DeepSpeedEngine 引擎中,会根据配置创建对应阶段的优化器实例, Stage-3 阶段对应的优化器是类 DeepSpeedZeroOptimizer_Stage3 , 我们从这个类开始下钻分析。

4.1. DeepSpeedZeroOptimizer_Stage3

先看下这个类来自哪里,

from deepspeed.runtime.zero.stage3 import DeepSpeedZeroOptimizer_Stage3

接下来,看下这个类的 __init__ 方法,

def __init__(
    self,
    module,   # 待处理的模型
    init_optimizer,  # 基础优化器
    timers,
    ds_config,  # 配置信息
    static_loss_scale=1.0,
    dynamic_loss_scale=False,
    dynamic_loss_args=None,
    verbose=True,
    contiguous_gradients=True,
    reduce_bucket_size=500000000,
    prefetch_bucket_size=50000000,
    max_reuse_distance=1000000000,
    max_live_parameters=1000000000,
    param_persistence_threshold=100000,
    model_persistence_threshold=sys.maxsize,
    dp_process_group=None,
    reduce_scatter=True,
    overlap_comm=False,
    offload_optimizer_config=None,
    offload_param_config=None,
    sub_group_size=1000000000000,
    mpu=None,
    clip_grad=0.0,
    gradient_accumulation_dtype=torch.float32,
    communication_data_type=torch.float16,
    postscale_gradients=True,
    gradient_predivide_factor=1.0,
    gradient_accumulation_steps=1,
    elastic_checkpoint=False,
    aio_config=None,
    all2all_process_group=None,
    zero_hpz_partition_size=1,
    zero_quantized_weights=False,
    zero_quantized_nontrainable_weights=False,
):

 ...
 self.optimizer = init_optimizer  # 基础优化器,可能是 torch的优化器对象
 ...

 # 参数的处理核心逻辑在这里
 # self.parameter_offload 是一个 DeepSpeedZeRoOffload 对象
 self.parameter_offload : DeepSpeedZeRoOffload = self.initialize_ds_offload(
        module=module,
        timers=timers,
        ds_config=ds_config,
        overlap_comm=overlap_comm,
        prefetch_bucket_size=prefetch_bucket_size,
        max_reuse_distance=max_reuse_distance,
        max_live_parameters=max_live_parameters,
        param_persistence_threshold=param_persistence_threshold,
        model_persistence_threshold=model_persistence_threshold,
        offload_param_config=offload_param_config,
        mpu=mpu,
        zero_param_parallel_group=zero_param_parallel_group,
        zero_quantized_weights=zero_quantized_weights,
        zero_quantized_nontrainable_weights=zero_quantized_nontrainable_weights)

 ...

顺着跟踪,看下类方法 initialize_ds_offload 的实现, 它其实就只是创建了一个 DeepSpeedZeRoOffload 的对象。

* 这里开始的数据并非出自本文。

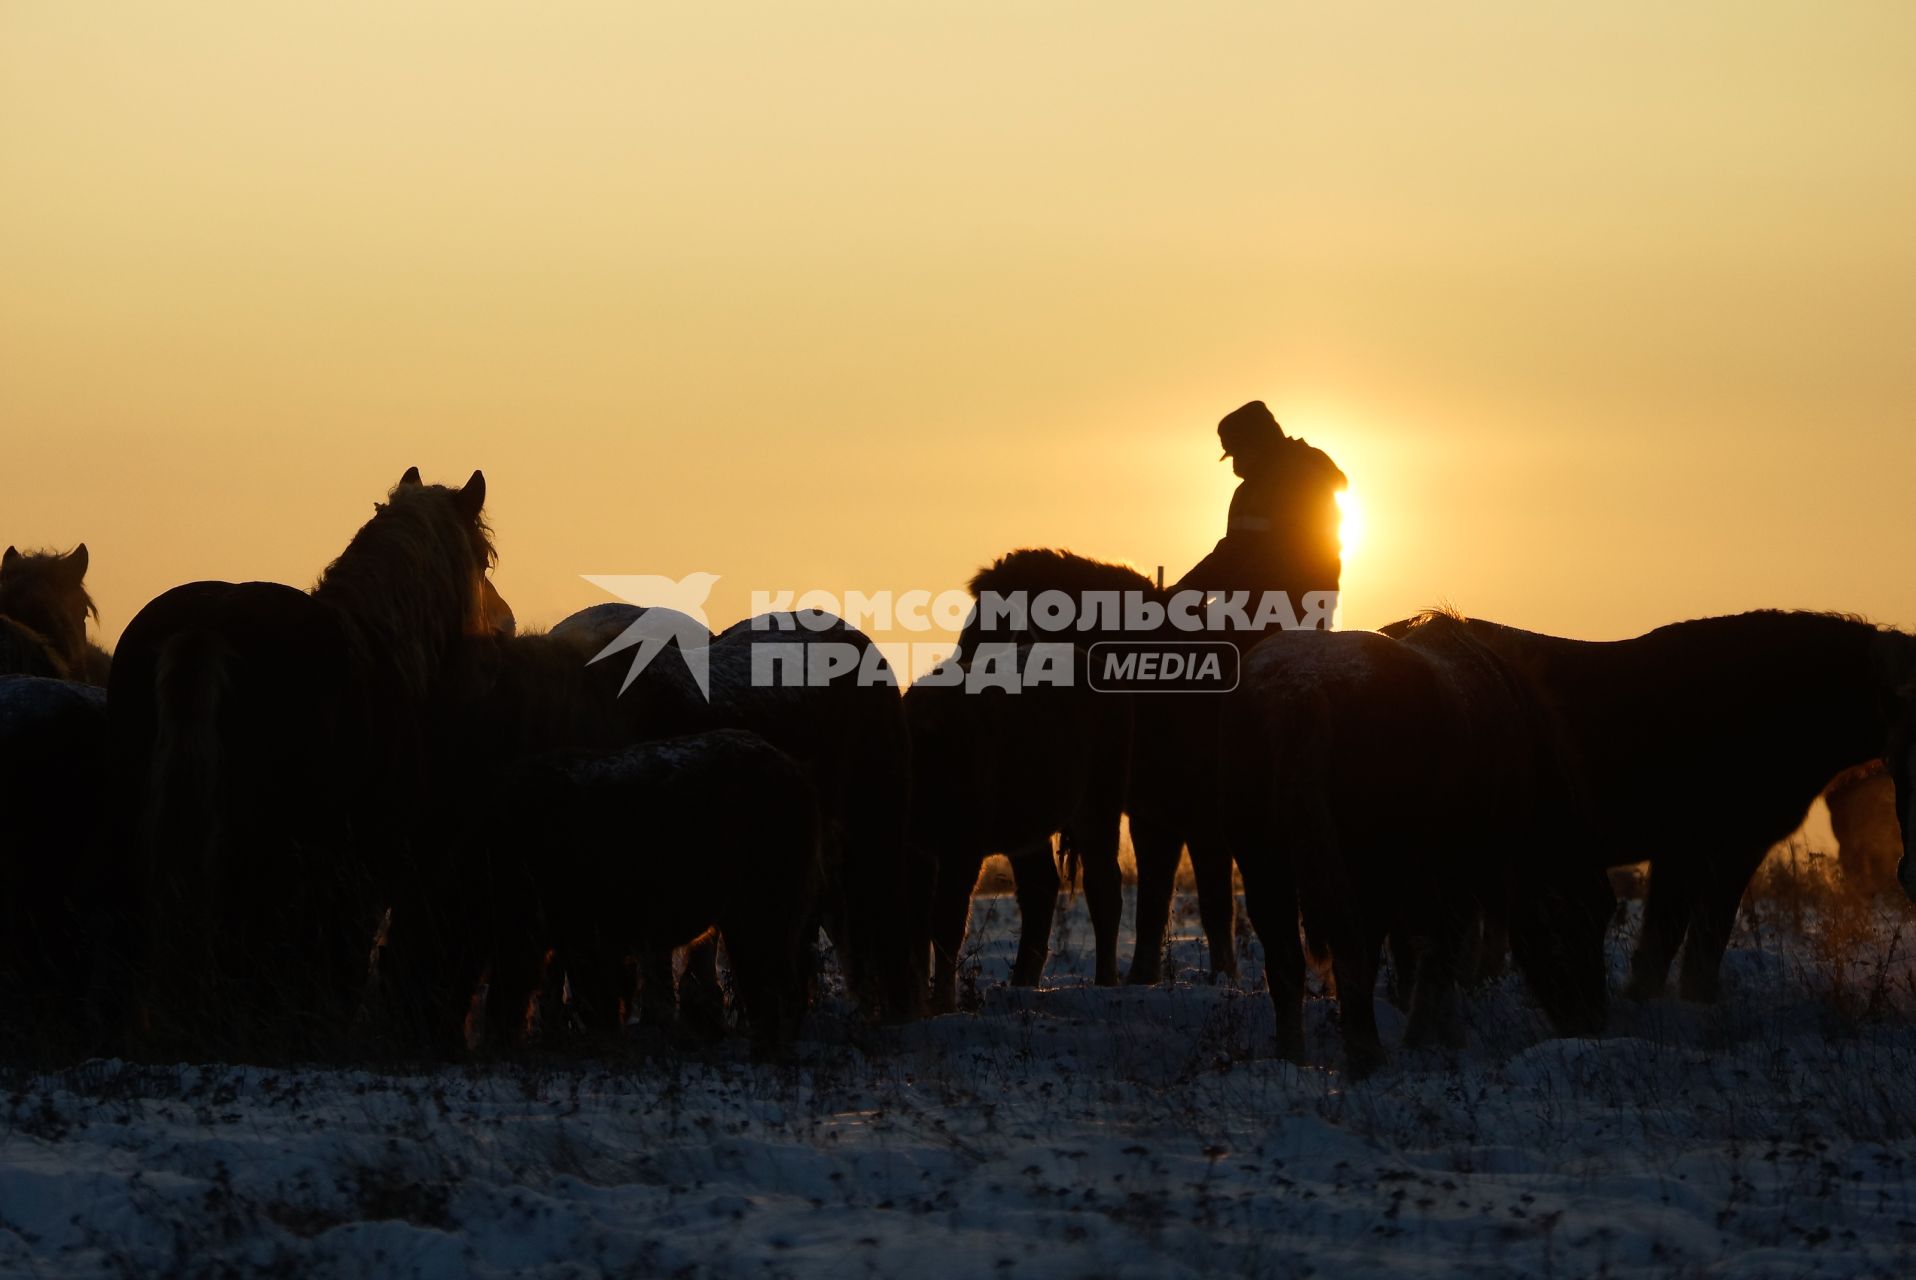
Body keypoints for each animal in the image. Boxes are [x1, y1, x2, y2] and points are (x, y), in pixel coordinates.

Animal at [900, 643, 1126, 1004]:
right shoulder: (916, 849)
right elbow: (916, 925)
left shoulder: (962, 848)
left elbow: (947, 922)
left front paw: (942, 1003)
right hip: (1029, 827)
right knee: (1040, 888)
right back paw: (1022, 983)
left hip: (1099, 802)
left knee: (1103, 885)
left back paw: (1105, 981)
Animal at [1218, 613, 1609, 1073]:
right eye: (1581, 915)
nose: (1593, 1021)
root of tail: (1302, 688)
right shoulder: (1459, 871)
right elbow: (1443, 950)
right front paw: (1434, 1038)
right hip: (1368, 870)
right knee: (1355, 954)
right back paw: (1367, 1058)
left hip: (1264, 864)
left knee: (1285, 961)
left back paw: (1292, 1059)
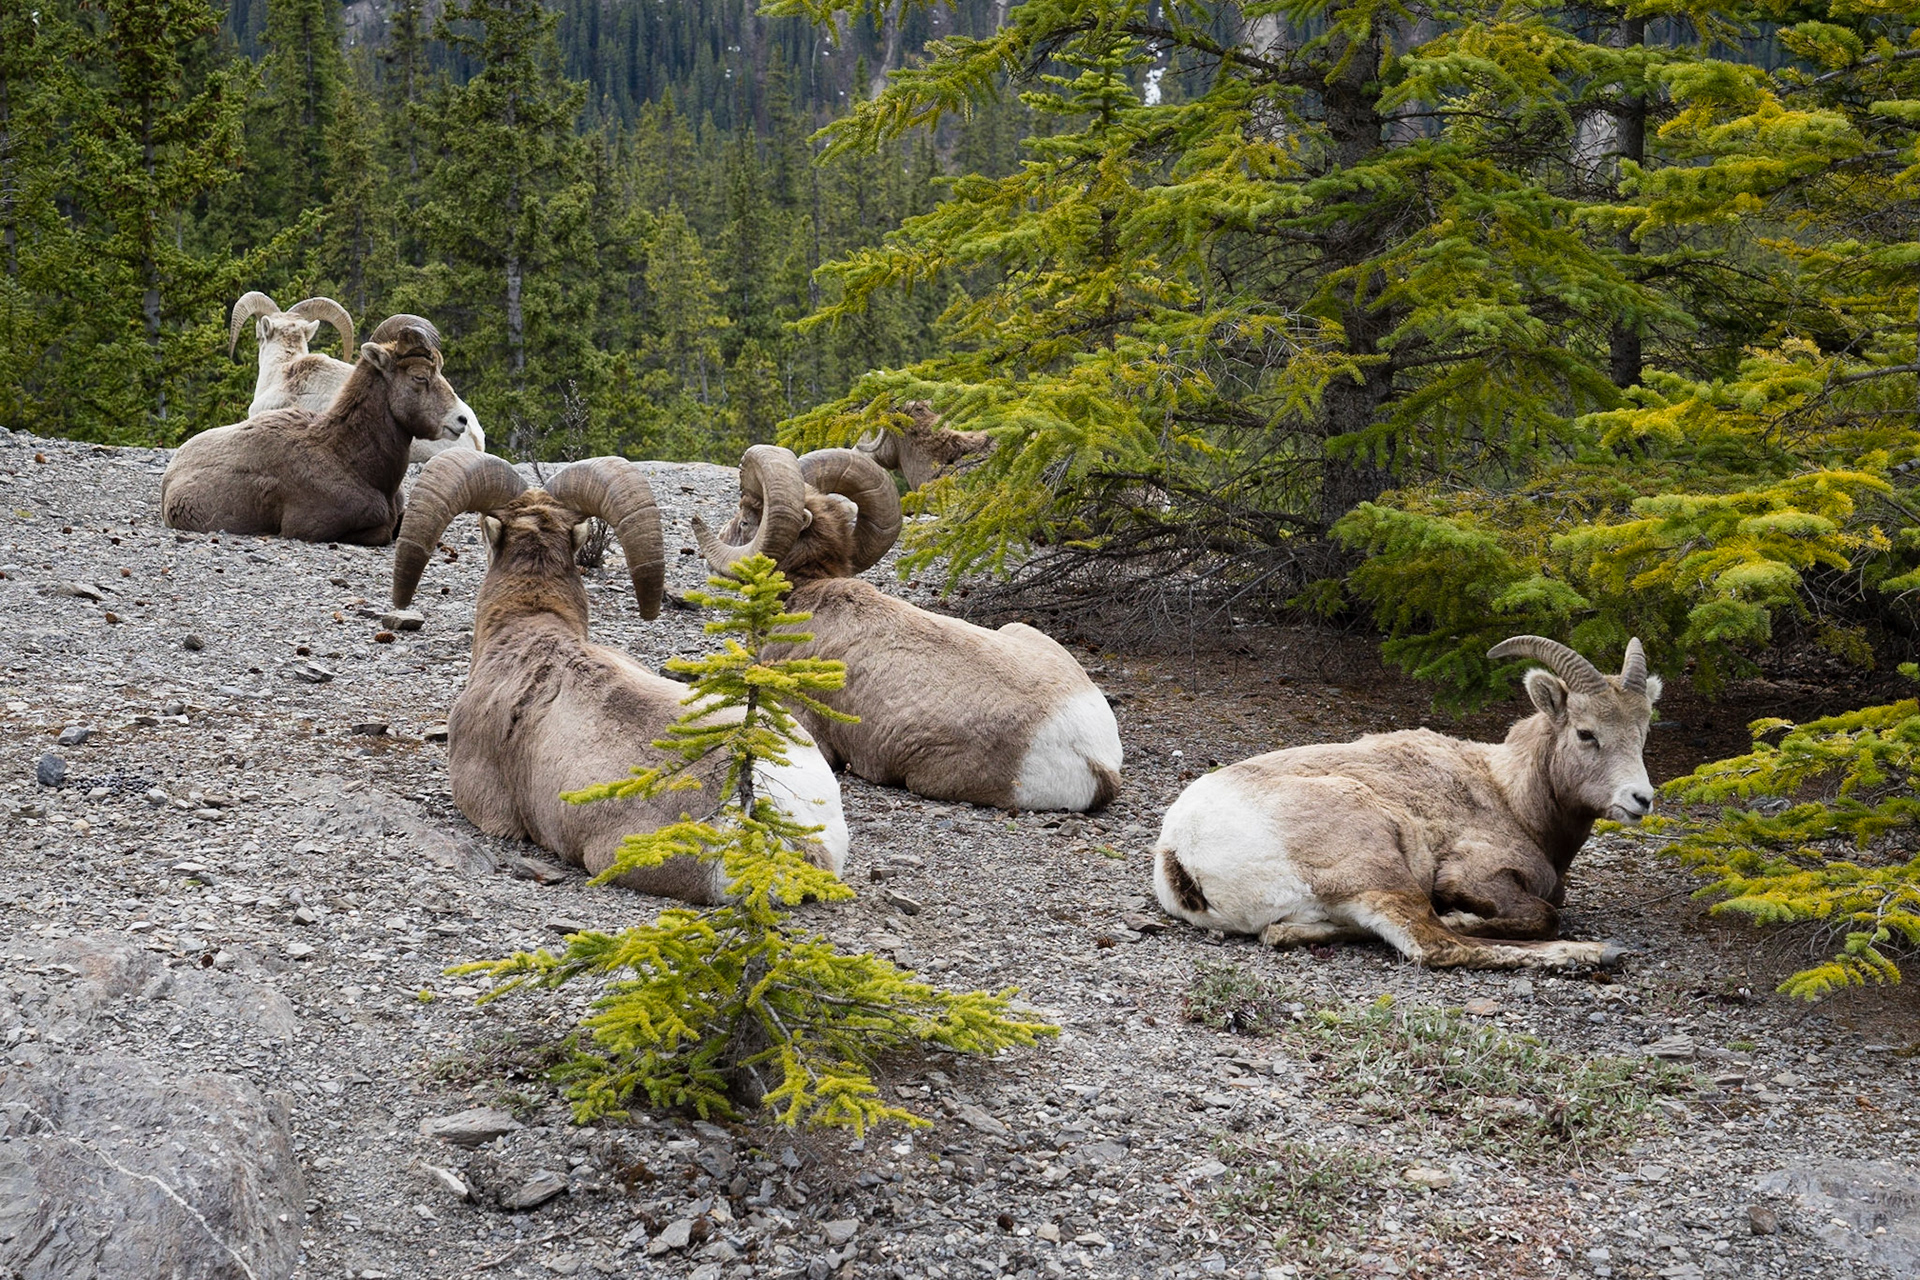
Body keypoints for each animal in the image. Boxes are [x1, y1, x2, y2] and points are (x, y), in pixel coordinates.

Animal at [1151, 636, 1662, 969]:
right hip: (1380, 866)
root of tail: (1180, 855)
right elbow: (1543, 916)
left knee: (1285, 931)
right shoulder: (1476, 873)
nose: (1640, 799)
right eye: (1586, 733)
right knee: (1431, 941)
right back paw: (1599, 953)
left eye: (1643, 731)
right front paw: (1466, 914)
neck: (1510, 797)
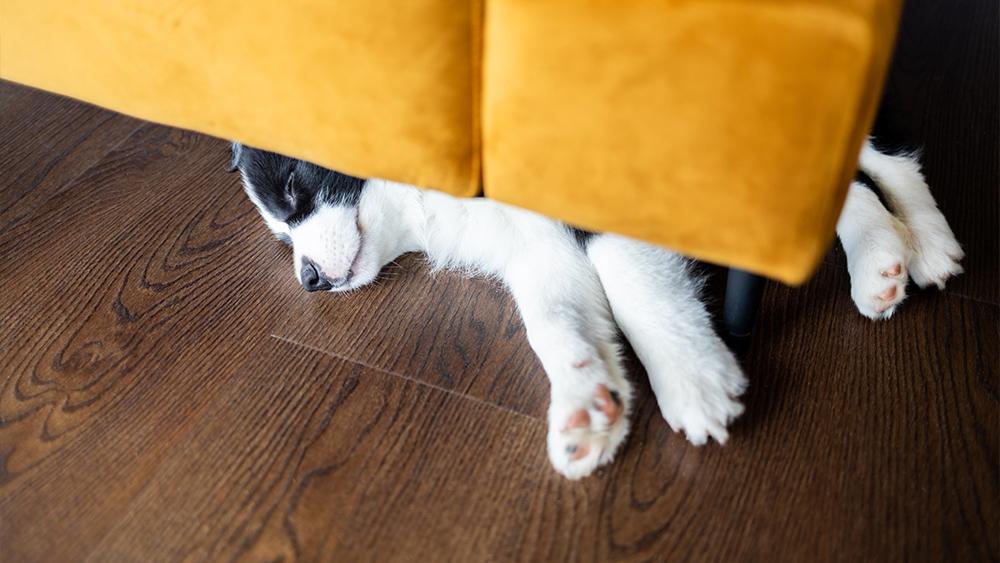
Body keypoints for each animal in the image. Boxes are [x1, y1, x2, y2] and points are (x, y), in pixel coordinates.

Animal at [230, 141, 964, 480]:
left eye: (294, 184)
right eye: (282, 234)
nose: (308, 280)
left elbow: (636, 290)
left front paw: (693, 380)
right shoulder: (536, 249)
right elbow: (555, 323)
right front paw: (588, 407)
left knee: (884, 162)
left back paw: (921, 243)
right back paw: (893, 255)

def initialize_ds_offload(
    self,
    module,
    timers,
    ds_config,
    overlap_comm,
    prefetch_bucket_size,
    max_reuse_distance,
    max_live_parameters,
    param_persistence_threshold,
    model_persistence_threshold,
    offload_param_config,
    mpu,
    zero_param_parallel_group,
    zero_quantized_weights,
    zero_quantized_nontrainable_weights,
):
    return DeepSpeedZeRoOffload(module=module,
                                timers=timers,
                                ds_config=ds_config,
                                overlap_comm=overlap_comm,
                                prefetch_bucket_size=prefetch_bucket_size,
                                max_reuse_distance=max_reuse_distance,
                                max_live_parameters=max_live_parameters,
                                param_persistence_threshold=param_persistence_threshold,
                                model_persistence_threshold=model_persistence_threshold,
                                offload_param_config=offload_param_config,
                                mpu=mpu,
                                zero_param_parallel_group=zero_param_parallel_group,
                                zero_quantized_weights=zero_quantized_weights,
                                zero_quantized_nontrainable_weights=zero_quantized_nontrainable_weights)

4.2. DeepSpeedZeRoOffload

Stage3 中对参数划分的的核心逻辑在 类 DeepSpeedZeRoOffload 中实现, 这个类在文件 deepspeed.runtime.zero.parameter_offload 中, 同样,查看这个类的初始化方法。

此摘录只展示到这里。